Cette histoire est venue de l’enfer, comme si le Londres victorien contenait dans son ventre les monstres propres aux meilleures histoires.
« From Hell » peut être qualifiée de Bd historique si l’on tient compte de la densité de la narration. Six cent pages au service d’une des plus grandes affaires criminelles de l’Histoire, une « autopsie de Jack l’éventreur ».
Allan Moore (l’un des plus grands scénariste comics que la terre eu portée, soit dit en passant) se livre à une compilation minutieuse des sources et une reconstitution fascinante des évènements qui secouent Londres en cette fin de siècle.
Les dessins d’Eddie Campbell illustrent une réalité historique autant qu’ils donnent vie à l’atmosphère de ce Londres sombre et terrifiant, qui aujourd’hui encore animent les fantasmes des foules.
Le découpage des séquences est parfaitement construit pour servir le récit dans des tons exclusivement noirs et blancs et des traits fins.

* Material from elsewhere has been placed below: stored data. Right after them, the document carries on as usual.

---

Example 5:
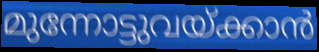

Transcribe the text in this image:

മുന്നോട്ടുവയ്ക്കാൻ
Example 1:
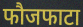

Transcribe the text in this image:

फौजफाटा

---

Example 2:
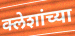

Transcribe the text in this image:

क्लेशांच्या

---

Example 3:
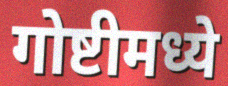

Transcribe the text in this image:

गोष्टीमध्ये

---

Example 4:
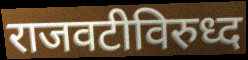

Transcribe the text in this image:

राजवटीविरुध्द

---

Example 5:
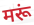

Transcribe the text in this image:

मरूं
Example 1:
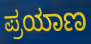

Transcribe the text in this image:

ಪ್ರಯಾಣ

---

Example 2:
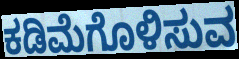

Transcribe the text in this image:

ಕಡಿಮೆಗೊಳಿಸುವ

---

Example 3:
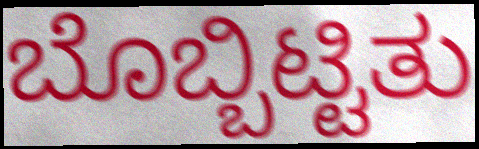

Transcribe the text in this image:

ಬೊಬ್ಬಿಟ್ಟಿತು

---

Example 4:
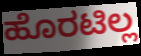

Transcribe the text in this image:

ಹೊರಟಿಲ್ಲ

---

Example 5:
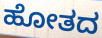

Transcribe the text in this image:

ಹೋತದ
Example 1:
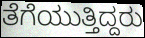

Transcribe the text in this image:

ತೆಗೆಯುತ್ತಿದ್ದರು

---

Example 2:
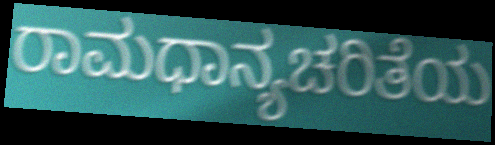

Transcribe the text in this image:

ರಾಮಧಾನ್ಯಚರಿತೆಯ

Les personnages, les lieux sont parfaitement reconstitués et les plans imaginés avec audace renouvellent sans cesse le rythme et la construction de la narration.
Moore et Campbell nous font donc découvrir les multiples protagonistes et rebondissements d’une affaire policière complexe, les enjeux et les intérêts qui ont animé la capitale victorienne et la couronne d’Angleterre.

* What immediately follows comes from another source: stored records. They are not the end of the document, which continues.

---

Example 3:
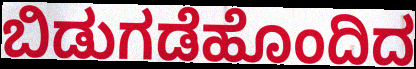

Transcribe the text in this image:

ಬಿಡುಗಡೆಹೊಂದಿದ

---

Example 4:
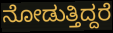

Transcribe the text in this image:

ನೋಡುತ್ತಿದ್ದರೆ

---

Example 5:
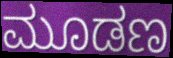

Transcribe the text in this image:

ಮೂಡಣ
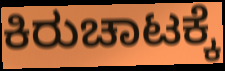
ಕಿರುಚಾಟಕ್ಕೆ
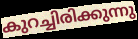
കുറച്ചിരിക്കുന്നു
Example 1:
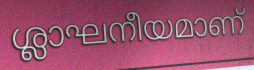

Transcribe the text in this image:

ശ്ലാഘനീയമാണ്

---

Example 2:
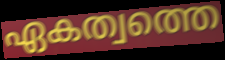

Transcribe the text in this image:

L’intrigue présentée par Allan Moore sur les origines et les motivations de Jack l’éventreur est tirée de la thèse de Stephen Knight, qui fut largement critiquée et condamnée comme fausse et insensée par la communauté des historiens anglais.
Selon son étude les assassinats de Jack faisaient partie d’une conspiration maçonnique pour dissimuler la naissance d’un enfant illégitime susceptible de déstabiliser la famille royale.
Toutefois le but des auteurs était d’utiliser la version des évènements de Knight comme base scénaristique à la reconstitution des meurtres de l’éventreur.
« From Hell » n’en demeure pas moins une fiction, revendiquée par ses auteurs, qui proposent également de nombreuses pages d’explications entre les scènes reconstituées à partir des sources historiques et policières et les scènes inventées pour construire l’intrigue.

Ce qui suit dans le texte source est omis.